Lessons Learned in Direct Publication: Scene Breaks


I’ve been talking about how to handle formatting a manuscript for direct publication for print. We’ve discussed Front Matter; The Body of the Manuscript. Today I’m discussing Scene Breaks.

In reviewing books out there for sale I noticed something very interesting about how publishers formatted the breaks between scenes. When the scene’s change at the bottom or very top of a page there is a symbol inserted to indicate the change of scene. Because when that change occurs at the ending of a page or the beginning of the next it’s important to warn the reader of that transition. It doesn’t matter if the symbol is at the bottom of the page or at the top.  Often four **** formatted in BOLD are sufficient. I found a symbol that ties into the theme of my story. The symbol was followed by an extra empty line.

However, when the scene changed in the middle of a page there was a different treatment. The change was preceded by an empty line.
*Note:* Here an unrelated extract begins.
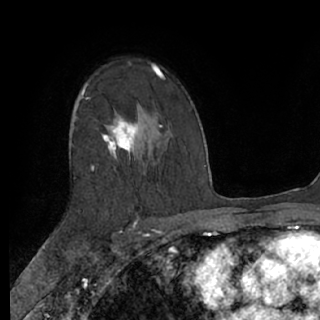
Breast MRI (dynamic contrast-enhanced), one axial slice. Slice 45 of 76 in the series (ordered by position). Cropped to one breast. Dynamic contrast-enhanced series, time point 2 of 7 at this slice position (early post-contrast). 1.5 T. TE 3 ms, TR 6.2 ms. 320 × 320 image matrix. Female patient.
Annotated regions visible in this slice (semi-automatically segmented with operator editing):
- enhancing-tissue mask used for the functional tumour volume (all voxels passing the contrast-enhancement thresholds inside the analysis volume; usually the tumour): bounding box [x1, y1, x2, y2] px = [82, 64, 156, 171]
Then the first few words of the first sentence of the new scene was formatted through the font drop down function where you check “small capital”.  Then those words selected would change to small capital letters.

Naturally any formatting of this nature with scene breaks etc has to be the last touch of formatting. If anything else changes after this it might change where the scene break is positioned thereby changing whether you need a symbol to mark the break or just the change to small capital font.

More later on Headers/Footers and End Matter also the value of Advanced Reader’s Copy as well as formatting for Kindle.